If we're going to talk about all this potential, though, it would be useful to have a specific example on hand.  To some extent we have this with Danaerys, who demonstrates how far she has come with an inversion of her introductory scene two seasons earlier.  On that occasion she entered her bath as a timid child.  Here she rises from her bath to demonstrate she needs neither weapons or clothes to measure up to soldiers or assassins.

It's in the final minutes of the episode that we see potential suddenly and completely realised, however, as Samwell Tarly finally proves he's more than just one more mouth to feed.

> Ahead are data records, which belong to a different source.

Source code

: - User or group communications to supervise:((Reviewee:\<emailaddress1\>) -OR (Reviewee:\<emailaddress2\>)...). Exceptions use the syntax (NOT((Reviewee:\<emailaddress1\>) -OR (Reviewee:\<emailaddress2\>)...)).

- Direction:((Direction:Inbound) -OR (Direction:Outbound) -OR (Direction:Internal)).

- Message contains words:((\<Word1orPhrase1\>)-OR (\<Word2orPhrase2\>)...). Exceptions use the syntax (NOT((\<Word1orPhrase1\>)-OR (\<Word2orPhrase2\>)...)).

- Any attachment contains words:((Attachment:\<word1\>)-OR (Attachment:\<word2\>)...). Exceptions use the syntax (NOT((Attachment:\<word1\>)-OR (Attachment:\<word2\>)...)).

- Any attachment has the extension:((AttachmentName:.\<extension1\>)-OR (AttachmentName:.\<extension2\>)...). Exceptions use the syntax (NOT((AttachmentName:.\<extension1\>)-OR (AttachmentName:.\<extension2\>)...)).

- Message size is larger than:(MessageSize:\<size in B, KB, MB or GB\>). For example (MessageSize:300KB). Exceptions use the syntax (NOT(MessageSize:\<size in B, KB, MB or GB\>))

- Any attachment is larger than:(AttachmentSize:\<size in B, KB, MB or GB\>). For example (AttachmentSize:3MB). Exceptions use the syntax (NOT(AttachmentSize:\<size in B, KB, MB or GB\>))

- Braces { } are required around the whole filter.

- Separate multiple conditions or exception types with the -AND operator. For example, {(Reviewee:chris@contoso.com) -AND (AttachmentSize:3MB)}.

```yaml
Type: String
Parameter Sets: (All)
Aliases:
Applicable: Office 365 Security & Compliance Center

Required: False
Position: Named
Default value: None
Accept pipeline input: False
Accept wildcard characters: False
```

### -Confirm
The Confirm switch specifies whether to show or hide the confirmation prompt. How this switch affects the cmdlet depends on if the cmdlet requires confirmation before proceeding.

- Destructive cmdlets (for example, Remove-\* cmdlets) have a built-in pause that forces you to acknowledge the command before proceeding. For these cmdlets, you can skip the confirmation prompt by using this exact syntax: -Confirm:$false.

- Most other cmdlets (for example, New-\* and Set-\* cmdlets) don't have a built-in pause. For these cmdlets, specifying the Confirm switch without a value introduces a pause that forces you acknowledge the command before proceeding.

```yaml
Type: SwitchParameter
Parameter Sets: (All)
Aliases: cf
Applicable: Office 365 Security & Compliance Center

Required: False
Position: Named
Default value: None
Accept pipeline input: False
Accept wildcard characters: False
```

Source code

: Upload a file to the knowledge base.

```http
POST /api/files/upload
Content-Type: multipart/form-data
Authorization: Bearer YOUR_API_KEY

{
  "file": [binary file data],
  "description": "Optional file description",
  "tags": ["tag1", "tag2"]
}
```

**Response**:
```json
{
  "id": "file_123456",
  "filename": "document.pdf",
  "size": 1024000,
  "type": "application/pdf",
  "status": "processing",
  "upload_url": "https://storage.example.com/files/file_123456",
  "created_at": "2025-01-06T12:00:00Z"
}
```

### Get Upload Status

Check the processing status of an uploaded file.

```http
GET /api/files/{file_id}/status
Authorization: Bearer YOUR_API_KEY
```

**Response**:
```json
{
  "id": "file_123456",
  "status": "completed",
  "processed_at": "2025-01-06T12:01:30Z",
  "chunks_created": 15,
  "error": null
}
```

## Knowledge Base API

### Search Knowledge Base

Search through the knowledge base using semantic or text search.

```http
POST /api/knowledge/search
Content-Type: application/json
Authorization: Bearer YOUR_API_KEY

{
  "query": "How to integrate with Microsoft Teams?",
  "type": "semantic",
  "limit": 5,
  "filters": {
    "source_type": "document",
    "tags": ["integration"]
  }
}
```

Sam, of course, is not the younger brother.  He's the eldest son of Randyll Tarly of Horn Hill, and so should in theory have been heir to his father's seat.  But since we've already discussed how the Westerosi understanding of a second son might not actually require someone to be male, then it seems silly to insist they must have an elder sibling.  Sam Tarly is a second son in every way that matters; he's been summarily dispatched - through oath to the Night's Watch rather than a wife - so that he can no longer cause any trouble within his own house.  Hell, given her exasperation of the southern fool and his comical inabilities, I wouldn't be surprised if Gilly thought of him as a second son, too.

So really, Sam is the ignored, useless sibling; a burden on his family now removed, his future as far as his father is concerned no longer of any relevance.  So what does Sam do?  Become the only person in twenty-eight episodes/two thousand pages to kill an Other.  Sam the Craven is now Sam the Slayer.  It's an important reminder of the perils of underestimating anyone in Westeros, and of how quickly situations can change.  When potential energy starts flowing into kinetic energy, things start falling, and the unwary are buried.  Eddard Stark learned that two years ago, and Stannis Baratheon twelve months later.

So who will learn this lesson in the third season's penultimate installment?  And will they live to tell the tale.  A month from now, will anyone remember this episode as anything but "the one before episode nine?"

Soon enough, we shall know.  Things can only remain suspended for so long.  Eventually, potential is realised, for better or for worse, and then objects - and people - fall fast, and fall hard.